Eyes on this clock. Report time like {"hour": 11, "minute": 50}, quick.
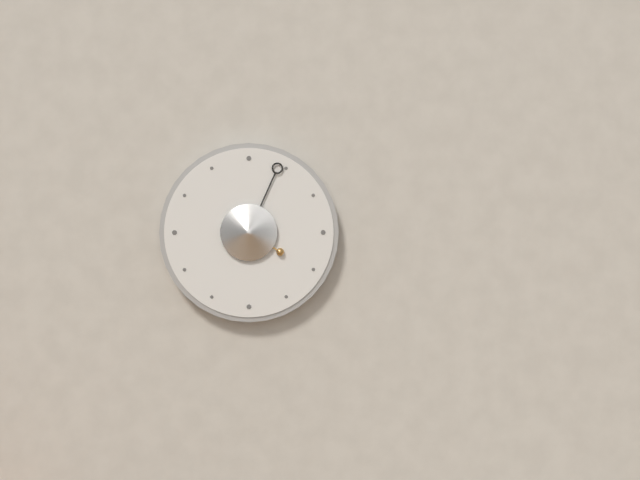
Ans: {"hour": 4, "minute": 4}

* * * * *

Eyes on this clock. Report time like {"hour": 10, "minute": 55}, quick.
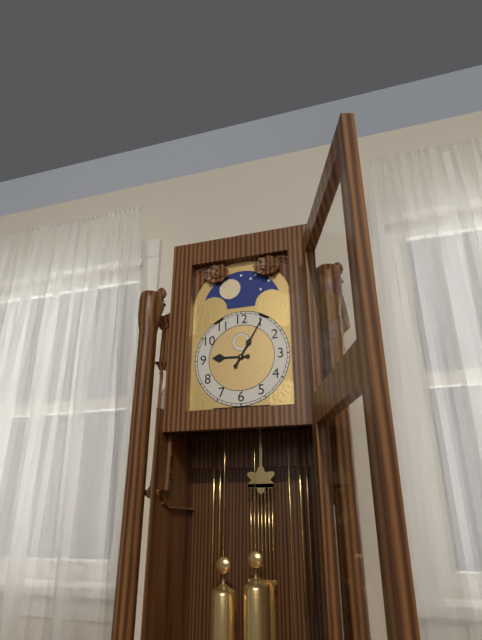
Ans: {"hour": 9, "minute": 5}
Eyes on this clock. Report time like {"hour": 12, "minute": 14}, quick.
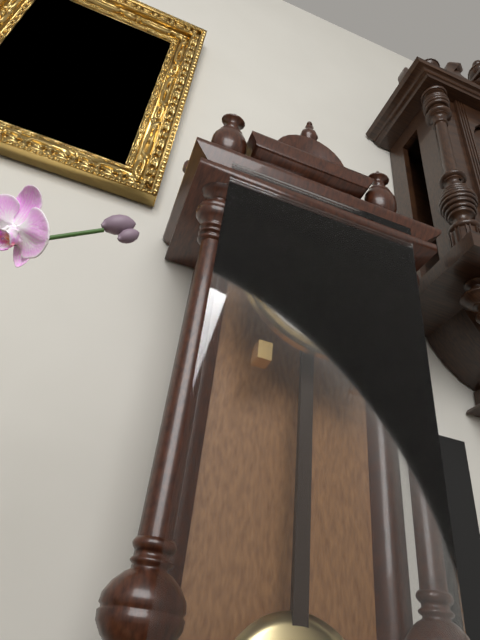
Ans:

* * * * *

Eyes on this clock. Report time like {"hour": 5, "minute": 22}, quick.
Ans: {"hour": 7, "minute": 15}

* * * * *

*TASK TO CARRY OUT*:
How many lines of the data above contain the string "this", with case counting? Reply with the number only.

*FULL RESPONSE*:
4